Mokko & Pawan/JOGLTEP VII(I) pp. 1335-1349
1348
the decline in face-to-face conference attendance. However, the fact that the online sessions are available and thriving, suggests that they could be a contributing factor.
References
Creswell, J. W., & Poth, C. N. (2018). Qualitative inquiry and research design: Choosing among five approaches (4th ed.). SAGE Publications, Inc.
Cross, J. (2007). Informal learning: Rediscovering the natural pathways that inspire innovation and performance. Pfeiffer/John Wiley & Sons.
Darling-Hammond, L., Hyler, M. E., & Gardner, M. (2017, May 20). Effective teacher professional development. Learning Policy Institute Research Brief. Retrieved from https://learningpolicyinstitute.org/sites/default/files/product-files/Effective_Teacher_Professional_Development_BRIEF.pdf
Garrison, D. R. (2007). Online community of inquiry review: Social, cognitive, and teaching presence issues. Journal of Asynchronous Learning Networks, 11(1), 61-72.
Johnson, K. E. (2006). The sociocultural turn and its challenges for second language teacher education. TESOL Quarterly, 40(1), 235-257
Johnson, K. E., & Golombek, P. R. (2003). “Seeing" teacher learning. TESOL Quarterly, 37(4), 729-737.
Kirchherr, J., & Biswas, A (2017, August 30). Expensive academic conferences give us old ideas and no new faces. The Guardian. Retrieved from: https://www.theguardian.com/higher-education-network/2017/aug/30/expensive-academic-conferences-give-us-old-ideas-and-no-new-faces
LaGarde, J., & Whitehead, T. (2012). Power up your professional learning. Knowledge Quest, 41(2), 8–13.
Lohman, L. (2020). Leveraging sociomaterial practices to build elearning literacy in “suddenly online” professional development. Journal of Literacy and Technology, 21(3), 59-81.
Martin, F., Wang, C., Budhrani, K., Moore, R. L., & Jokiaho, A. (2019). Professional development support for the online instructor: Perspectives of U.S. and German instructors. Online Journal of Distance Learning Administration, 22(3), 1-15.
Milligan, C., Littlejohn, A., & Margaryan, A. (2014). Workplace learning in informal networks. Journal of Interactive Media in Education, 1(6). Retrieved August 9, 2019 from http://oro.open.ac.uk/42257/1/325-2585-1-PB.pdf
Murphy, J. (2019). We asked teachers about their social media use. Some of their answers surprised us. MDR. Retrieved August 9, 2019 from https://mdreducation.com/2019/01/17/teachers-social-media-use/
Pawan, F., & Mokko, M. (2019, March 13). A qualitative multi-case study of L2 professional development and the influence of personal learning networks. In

▶ **Problem description**
Looking at the data above, write out exactly the lines that start at the one containing "Kirchherr, J., &" and end at the one containing "Milligan, C., Littlejohn, A., &"; include both and nothing beyond.

▶ **Output for this exercise**
Kirchherr, J., & Biswas, A (2017, August 30). Expensive academic conferences give us old ideas and no new faces. The Guardian. Retrieved from: https://www.theguardian.com/higher-education-network/2017/aug/30/expensive-academic-conferences-give-us-old-ideas-and-no-new-faces
LaGarde, J., & Whitehead, T. (2012). Power up your professional learning. Knowledge Quest, 41(2), 8–13.
Lohman, L. (2020). Leveraging sociomaterial practices to build elearning literacy in “suddenly online” professional development. Journal of Literacy and Technology, 21(3), 59-81.
Martin, F., Wang, C., Budhrani, K., Moore, R. L., & Jokiaho, A. (2019). Professional development support for the online instructor: Perspectives of U.S. and German instructors. Online Journal of Distance Learning Administration, 22(3), 1-15.
Milligan, C., Littlejohn, A., & Margaryan, A. (2014). Workplace learning in informal networks. Journal of Interactive Media in Education, 1(6). Retrieved August 9, 2019 from http://oro.open.ac.uk/42257/1/325-2585-1-PB.pdf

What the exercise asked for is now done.